Researchers from UC Berkeley have designed a millimeter-wide, light-emitting device that’s fully transparent when powered off. The material, just three atoms thick, could form the base for displays that would be invisible when turned off.

Transparent screen ilussion.

Image credits Steve Webel / Flickr.

The device is based on a novel material — a light-emitting, monolayer semiconductor. It was developed in the laboratories of Ali Javey, professor of Electrical Engineering and Computer Sciences at Berkeley, and its light-emitting properties were first reported on in 2015. However, the team hadn’t been able to construct an actual light-emitting device using the novel semiconductor by that time — mostly due to fundamental constraints of using LED (light emitting diode) technology in tandem with monolayer semiconductors.

They’ve been working hard to solve those problems, however — in their new paper, the team details how they’ve worked around these limitations, allowing them to scale down LED technology anywhere from a few millimeters to under the width of a human hair. The team made the devices wide and long, to make sure the devices emit light intense enough for our eyes to pick up on.

Now you see it, now you don’t

“The materials are so thin and flexible that the device can be made transparent and can conform to curved surfaces,” said co-author Der-Hsien Lien, a postdoctoral fellow at UC Berkeley.

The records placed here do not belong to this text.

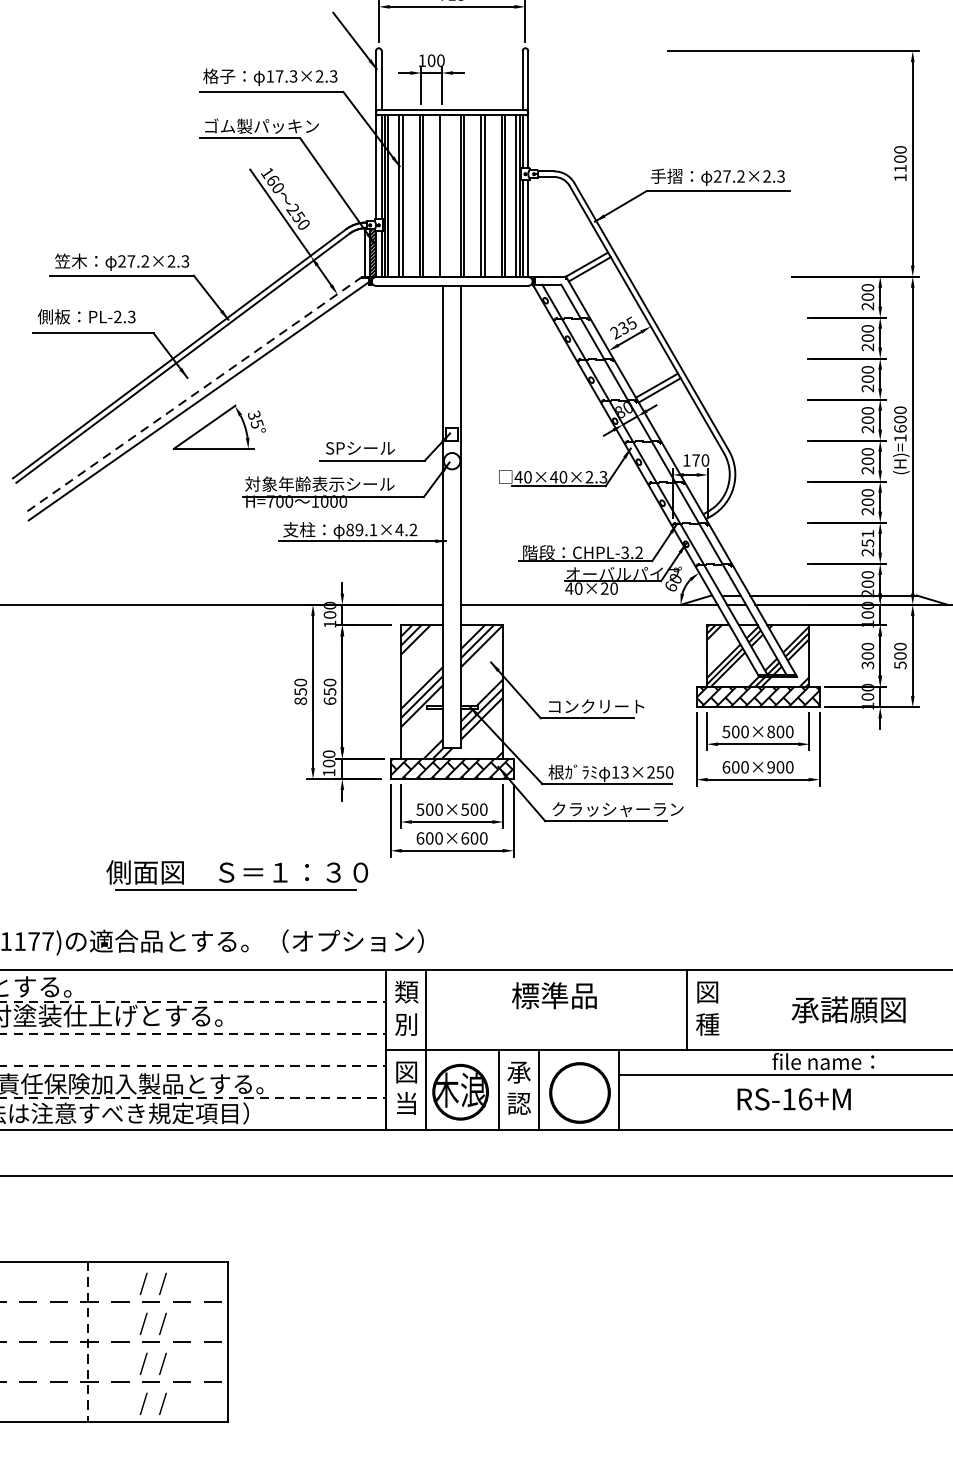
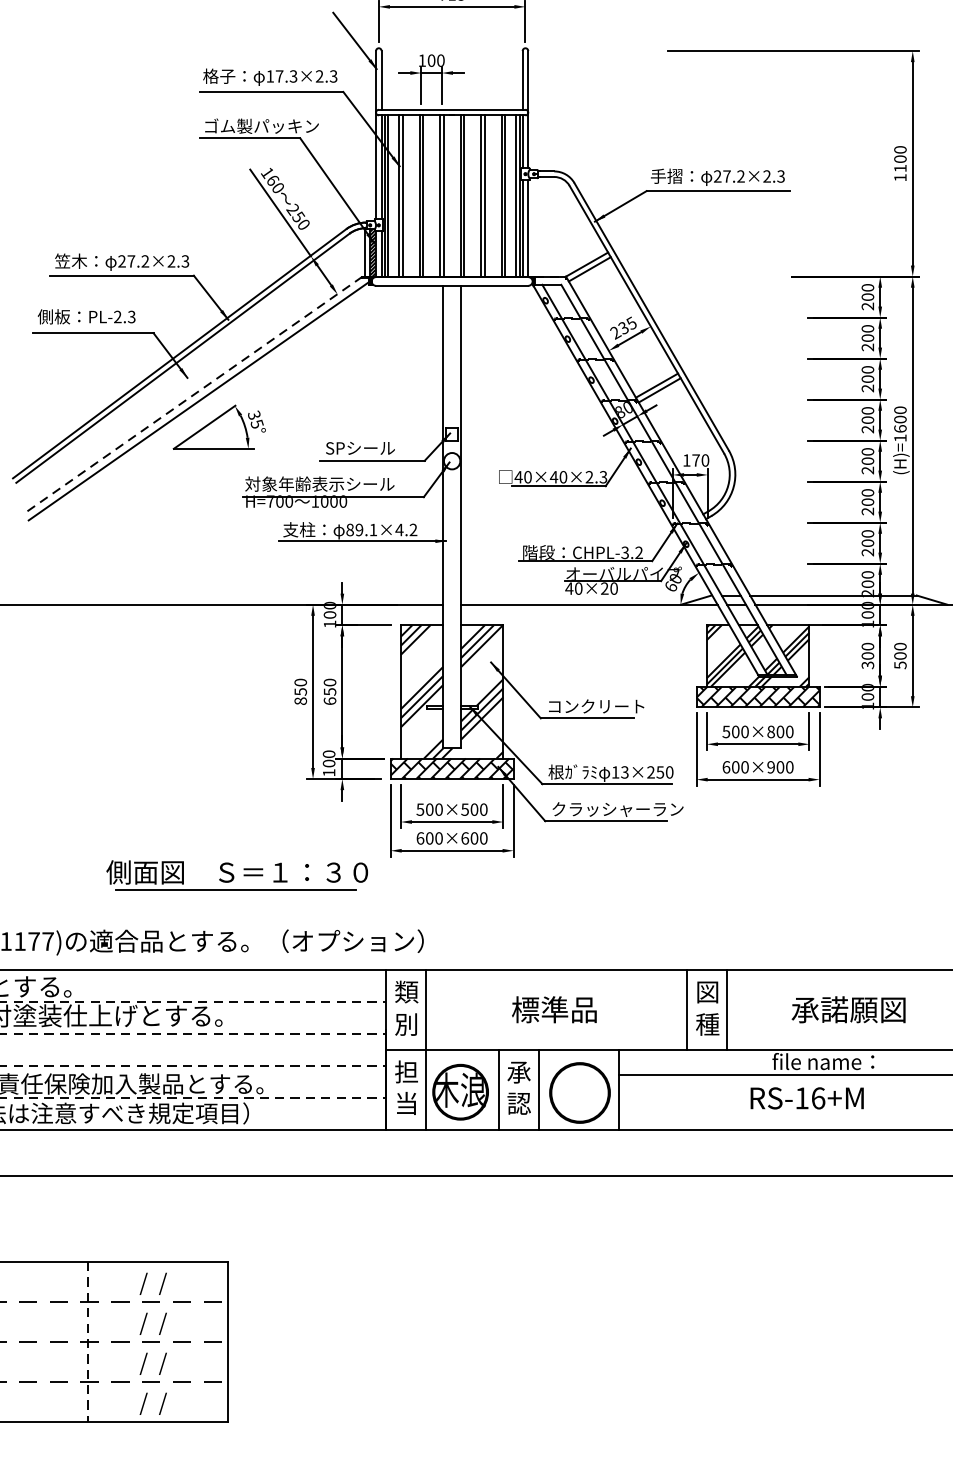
line at (443, 195): none -> present
text at (867, 538): 251 -> 200
text at (554, 995) position: (554, 995) -> (554, 1009)
line at (726, 1010): none -> present
text at (406, 1071): 図 -> 担
text at (793, 1099) position: (793, 1099) -> (806, 1098)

The kind of LEDs you can buy right now are made from a semiconducting material, injected with positive and negative electrical charges. When electricity runs through these LEDs, electrons move from the positively-charged area into electron ‘holes’ on the negative side, releasing light in the process. That’s the fancy explanation. The simple explanation is that LEDs work pretty much the same way as an incandescent light bulb, the main difference being LEDs don’t ‘burn’ and they don’t generate heat — the light you see comes solely from the passing of current through a semiconductor material, not from heating something. This makes them last much, much longer than an incandescent bulb.

One of the fundamental challenges I mentioned earlier is to form a contact that can efficiently inject these charges — and it’s a particularly problematic one for monolayers because there’s physically very little material to work with. The team worked around this issue by engineering a device that only uses one contact on the semiconductor.

Gif of the device in action. Probes inject positive and negative charges into the light emitting device, which is transparent under the campanile outline, producing bright light. Credit: Javey lab

They layered the semiconducting on an insulator, then placed electrodes on the monolayer and underneath this insulator. This allowed them to apply an alternating current (AC) signal across the surface of the insulator. As the AC switches polarity from positive to negative (and vice versa), both negative and positive charges are present in the semiconductor at the same time — which creates light. The team showed that this mechanism works with four different monolayer materials, all of which emit a different colored light.

Soon-to-be

The team’s efforts amount only to a proof-of-concept right now; much more research needs to be done before their atom-thin material is ready for commercial use. Most notably, the team has to work on improving its efficiency. While the tools they can use to measure this device’s efficiency leave a pretty significant margin of error, the team says it’s probably 1% right now. Commercial LEDs, to put that into context, run at about 25-30% efficiency — usually.

“A lot of work remains to be done and a number of challenges need to be overcome to further advance the technology for practical applications,” Javey said. “However, this is one step forward by presenting a device architecture for easy injection of both charges into monolayer semiconductors.”

However, the concept is likely applicable to other kinds of materials and devices. Given its versatility, we’re likely to see the team’s device used in all manner of applications where an invisible display is necessary or desirable. We’re also likely to see it used for ‘cool’ applications — the team doesn’t write off the possibility that their research will lead to atomically-thin displays used for decoration, from skin to architecture.

The paper “Large-area and bright pulsed electroluminescence in monolayer semiconductors” has been published in the journal Nature Communications.